### 所给文本:
【探索】曲面上均匀随机采样

描述

在随机模拟实验中，在一个给定的曲面上生成均匀随机点是一个常见的需求。
但是还没发现有太好通用的算法，这里进行一些探索。

定义

我们把问题分解成两个：

在n维空间（n>=2）上的一条曲线上生成均匀随机点
在n维空间（n>=3）上的一条曲面上生成均匀随机点

何为随机？

我们已经知道 同余发生器 或者 混沌迭代式 都可以生成伪随机数，这里的随机的定义保持一致。

何为均匀随机？

我们把均匀随机定义为某种度量上的随机：

把曲线上的均匀随机，定义为沿着曲线的长度均匀随机采样。
把曲面上的均匀随机，定义为沿着曲面上的面积均匀采样。

下面这个就不能定义为均匀随机采样 random_surface1

（不是我们要的结果）

为何不涉及其它维度？

因为都是已经解决的问题。

维度为1的曲线上的均匀分布，实际上就是一般说的均匀分布 np.random.rand() 已经有大量的讨论了。

### 待处理数据:
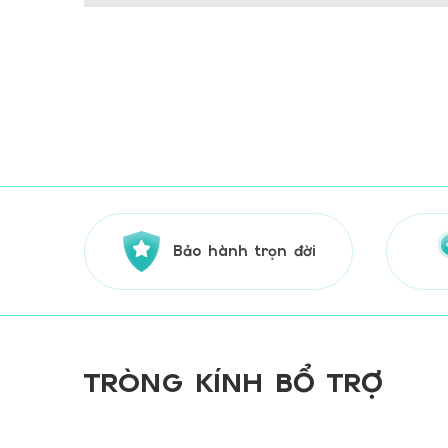
Bảo hành trọn đời
TRÒNG KÍNH BỔ TRỢ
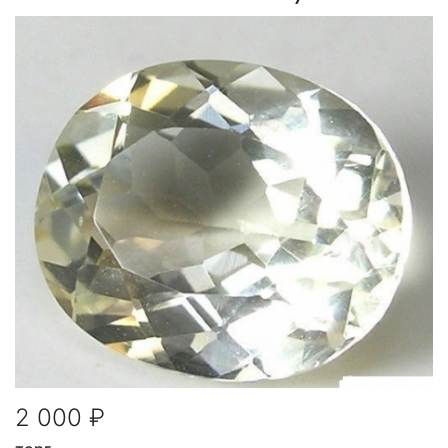
2 000 ₽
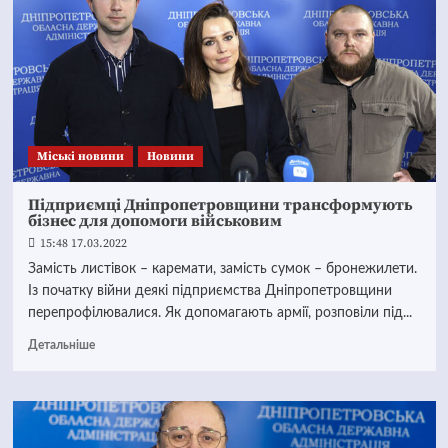
Mіські новини
Новини
Підприємці Дніпропетровщини трансформують
бізнес для допомоги військовим
15:48 17.03.2022
Замість листівок – каремати, замість сумок – бронежилети.
Із початку війни деякі підприємства Дніпропетровщини
перепрофілювалися. Як допомагають армії, розповіли під...
Детальніше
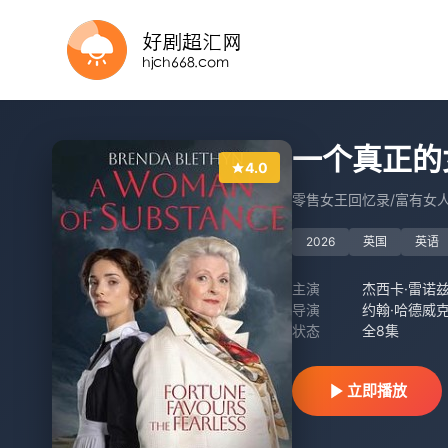
全集
连载中 连载到6集
全集
已完结 共5集
全集
全集
8全集
全集
全集
全集
一个真正的
4.0
零售女王回忆录/富有女
2026
英国
英语
主演
导演
约翰·哈德威克,理
状态
全8集
立即播放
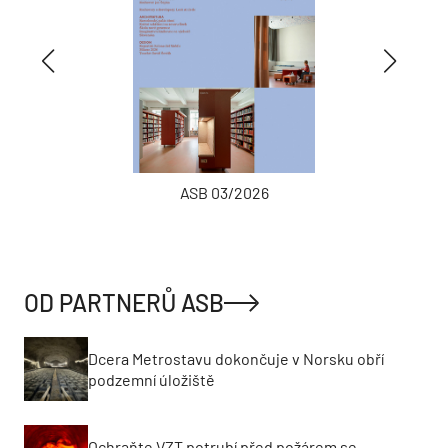
ASB 03/2026
OD PARTNERŮ ASB
Dcera Metrostavu dokončuje v Norsku obří
podzemní úložiště
Ochraňte VZT potrubí před požárem se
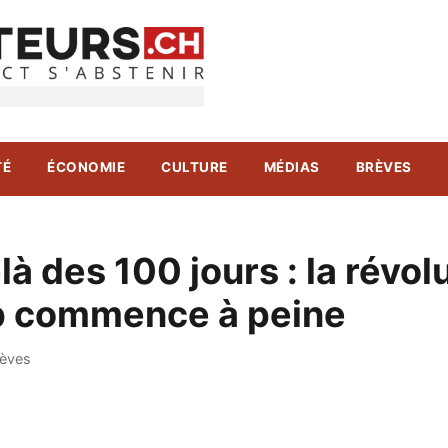
TÉ
ÉCONOMIE
CULTURE
MÉDIAS
BRÈVES
à des 100 jours : la révol
 commence à peine
rèves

### 工作任务 A:
所给文本把曲面上的均匀随机定义为什么？
### 工作任务 B:
把待处理数据中的所有行写成编号列表，空行不计，图片也不要写进答案。

### 作答区 A:
沿着曲面上的面积均匀采样。

### 作答区 B:
1. Bảo hành trọn đời
2. TRÒNG KÍNH BỔ TRỢ
3. 2 000 ₽
4. Mіські новини
5. Новини
6. Підприємці Дніпропетровщини трансформують
7. бізнес для допомоги військовим
8. 15:48 17.03.2022
9. Замість листівок – каремати, замість сумок – бронежилети.
10. Із початку війни деякі підприємства Дніпропетровщини
11. перепрофілювалися. Як допомагають армії, розповіли під...
12. Детальніше
13. 全集
14. 连载中 连载到6集
15. 全集
16. 已完结 共5集
17. 全集
18. 全集
19. 8全集
20. 全集
21. 全集
22. 全集
23. 一个真正的
24. 4.0
25. 零售女王回忆录/富有女
26. 2026
27. 英国
28. 英语
29. 主演
30. 导演
31. 约翰·哈德威克,理
32. 状态
33. 全8集
34. 立即播放
35. ASB 03/2026
36. OD PARTNERŮ ASB
37. Dcera Metrostavu dokončuje v Norsku obří
38. podzemní úložiště
39. Ochraňte VZT potrubí před požárem se
40. TÉ
41. ÉCONOMIE
42. CULTURE
43. MÉDIAS
44. BRÈVES
45. à des 100 jours : la révol
46.  commence à peine
47. rèves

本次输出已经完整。